Copy out the listing that follows, exactly, without its pictures.

#### [The data]
● ● ●

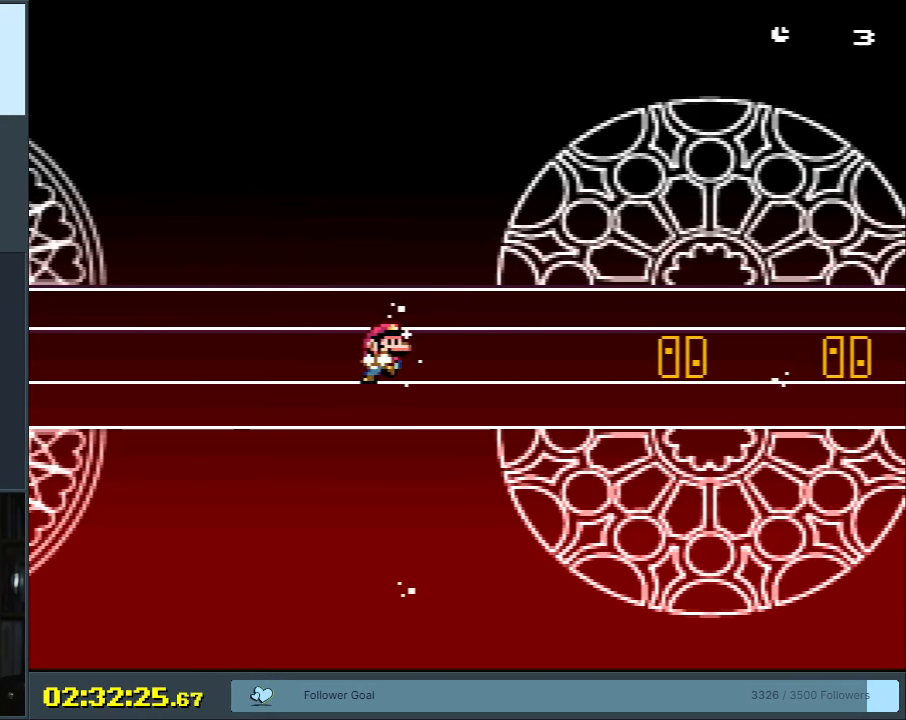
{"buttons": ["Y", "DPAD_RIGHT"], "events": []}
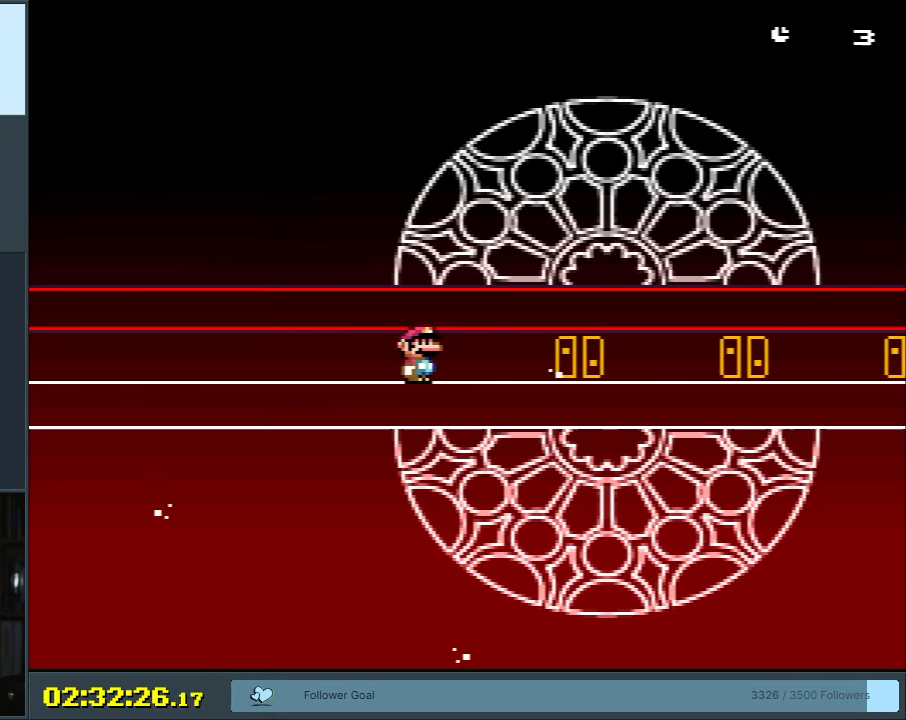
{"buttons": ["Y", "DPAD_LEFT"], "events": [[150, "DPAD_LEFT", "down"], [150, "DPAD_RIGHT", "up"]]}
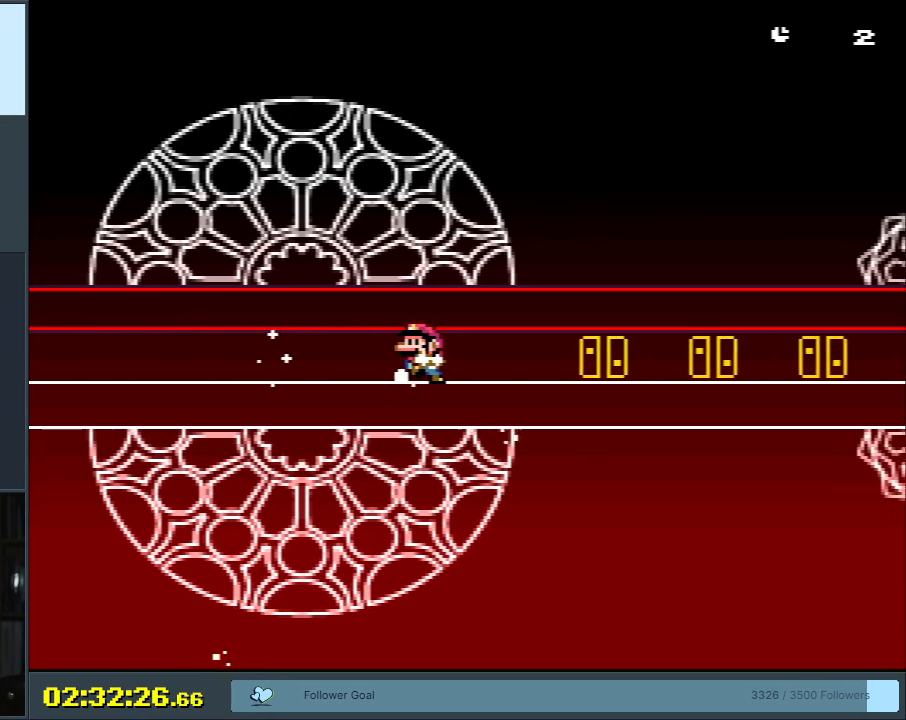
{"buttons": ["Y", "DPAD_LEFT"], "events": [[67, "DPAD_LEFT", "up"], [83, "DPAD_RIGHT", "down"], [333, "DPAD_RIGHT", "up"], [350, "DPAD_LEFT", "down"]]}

● ● ●

#### [Solution below]
{"buttons": ["Y", "DPAD_RIGHT"], "events": []}
{"buttons": ["Y", "DPAD_LEFT"], "events": [[150, "DPAD_LEFT", "down"], [150, "DPAD_RIGHT", "up"]]}
{"buttons": ["Y", "DPAD_LEFT"], "events": [[67, "DPAD_LEFT", "up"], [83, "DPAD_RIGHT", "down"], [333, "DPAD_RIGHT", "up"], [350, "DPAD_LEFT", "down"]]}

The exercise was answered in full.